Der Mitarbeiter des Kinderspielhauses betrachtete sie von oben bis unten. Eine kleine Pfütze hatte sich auf den Fliesen rund um ihre Schuhe gebildet. Mühsam kämpfte sie sich aus ihrer klammen Jacke und hängte sie auf einen der Garderobenhaken. »Okay. Vielleicht sind meine Klamotten bis zum Ende der Vorstellung wieder trocken.« Sie bezahlte die Karte, dann öffnete ihr Marten Wienecke – zumindest hatte sie diesen Namen auf seinem bunten Namensschild gelesen – die Tür zum großen Spieleraum.
»Bevor Sie reingehen, müssen Sie sich Ihre Schuhe ausziehen«, flüsterte ihr der junge Mann zu.

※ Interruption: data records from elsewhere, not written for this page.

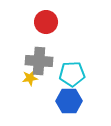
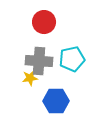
red circle: moved 2 px left
cyan pentagon: moved 15 px up; rotated 10 degrees counterclockwise
blue hexagon: moved 13 px left
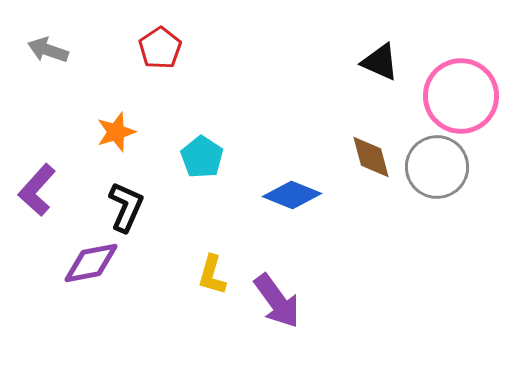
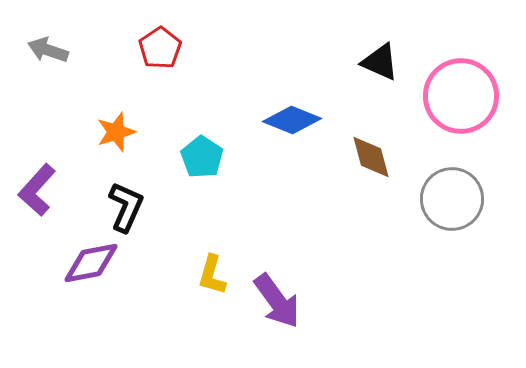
gray circle: moved 15 px right, 32 px down
blue diamond: moved 75 px up
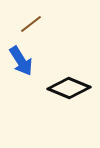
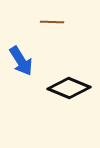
brown line: moved 21 px right, 2 px up; rotated 40 degrees clockwise
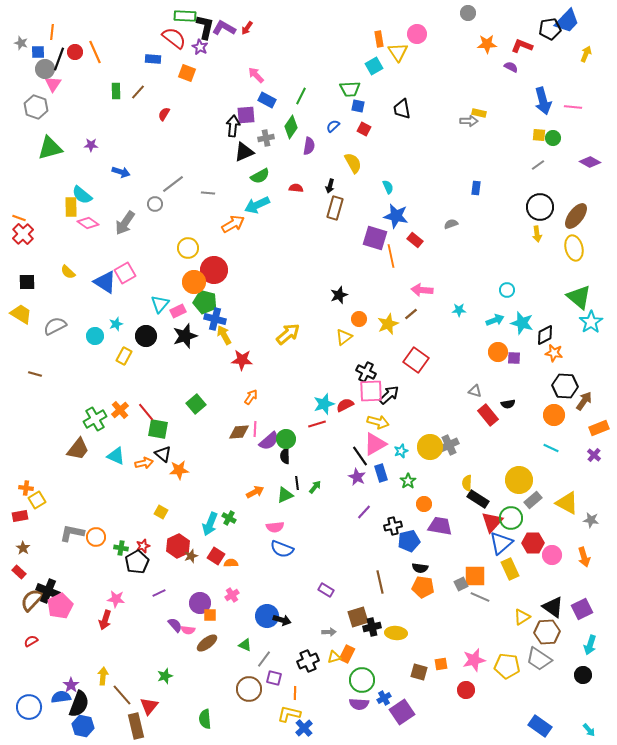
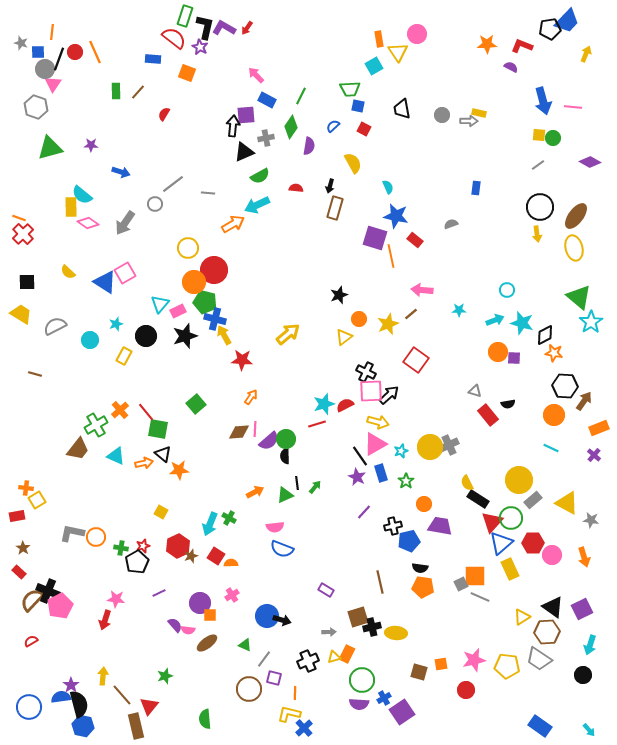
gray circle at (468, 13): moved 26 px left, 102 px down
green rectangle at (185, 16): rotated 75 degrees counterclockwise
cyan circle at (95, 336): moved 5 px left, 4 px down
green cross at (95, 419): moved 1 px right, 6 px down
green star at (408, 481): moved 2 px left
yellow semicircle at (467, 483): rotated 28 degrees counterclockwise
red rectangle at (20, 516): moved 3 px left
black semicircle at (79, 704): rotated 36 degrees counterclockwise
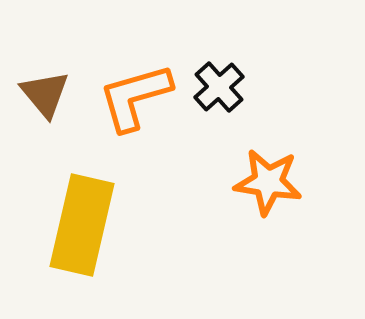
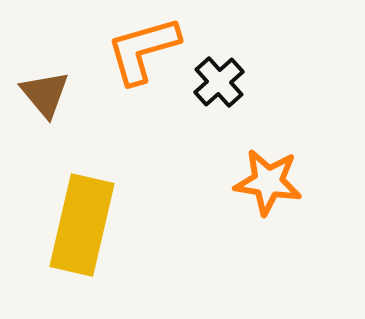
black cross: moved 5 px up
orange L-shape: moved 8 px right, 47 px up
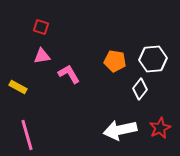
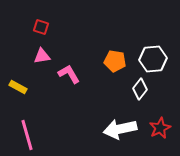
white arrow: moved 1 px up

Auch das noch. Sie bückte sich und fummelte genervt an den nassen Knoten in ihren Schnürsenkeln. Nichts tat sich. Egal. Sie zog die Schuhe von ihren Hacken und schob sie unter ihre tropfende Jacke. Marten Wienecke lächelte, als sie an ihm vorbeischlüpfte und sich leise auf den Stapel Gummimatten fallen ließ.
Der Clown auf der kleinen Bühne trug eine weite, mit bunten Blumen bedruckte Hose, ein gelbes Hemd und breite Hosenträger. Er spielte auf einer Mundharmonika.
Der Blick seiner weiß umrandeten Augen traf sie unvorbereitet und mit aller Macht.